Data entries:
- - -
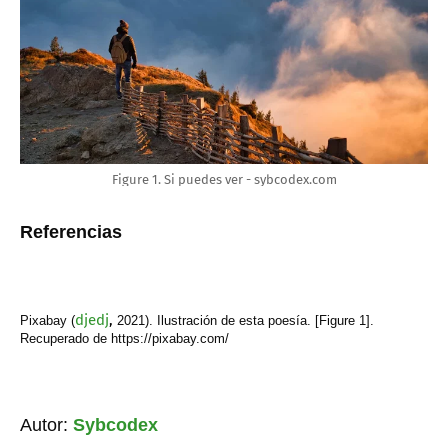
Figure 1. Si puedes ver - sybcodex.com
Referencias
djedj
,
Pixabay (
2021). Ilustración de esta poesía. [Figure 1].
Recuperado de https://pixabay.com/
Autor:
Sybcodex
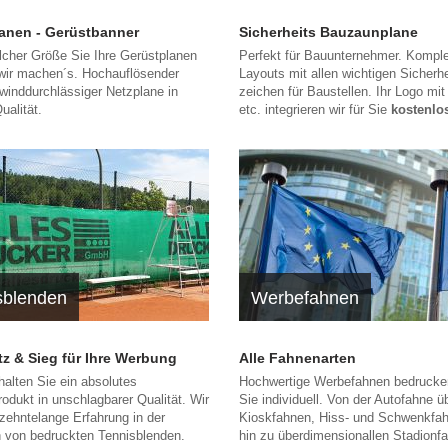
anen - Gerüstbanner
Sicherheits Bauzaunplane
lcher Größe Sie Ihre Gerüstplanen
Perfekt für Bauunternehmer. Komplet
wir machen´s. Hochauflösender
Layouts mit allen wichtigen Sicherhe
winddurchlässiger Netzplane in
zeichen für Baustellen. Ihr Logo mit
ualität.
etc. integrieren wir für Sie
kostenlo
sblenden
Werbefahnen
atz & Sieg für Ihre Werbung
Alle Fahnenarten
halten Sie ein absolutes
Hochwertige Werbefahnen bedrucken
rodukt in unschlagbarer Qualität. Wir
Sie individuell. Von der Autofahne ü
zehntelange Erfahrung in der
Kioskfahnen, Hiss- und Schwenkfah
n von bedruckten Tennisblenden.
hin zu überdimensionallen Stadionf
- - -
WRITTEN TASK: Write out the text of these rows again with "Werbefahnen" swapped for "Reklamefahnen" everywhere it appears and nothing else changed. Leave the pictures out.

RESULT FOR THIS TASK:
Figure 1. Si puedes ver - sybcodex.com
Referencias
djedj
,
Pixabay (
2021). Ilustración de esta poesía. [Figure 1].
Recuperado de https://pixabay.com/
Autor:
Sybcodex
anen - Gerüstbanner
Sicherheits Bauzaunplane
lcher Größe Sie Ihre Gerüstplanen
Perfekt für Bauunternehmer. Komplet
wir machen´s. Hochauflösender
Layouts mit allen wichtigen Sicherhe
winddurchlässiger Netzplane in
zeichen für Baustellen. Ihr Logo mit
ualität.
etc. integrieren wir für Sie
kostenlo
sblenden
Reklamefahnen
atz & Sieg für Ihre Werbung
Alle Fahnenarten
halten Sie ein absolutes
Hochwertige Reklamefahnen bedrucken
rodukt in unschlagbarer Qualität. Wir
Sie individuell. Von der Autofahne ü
zehntelange Erfahrung in der
Kioskfahnen, Hiss- und Schwenkfah
n von bedruckten Tennisblenden.
hin zu überdimensionallen Stadionf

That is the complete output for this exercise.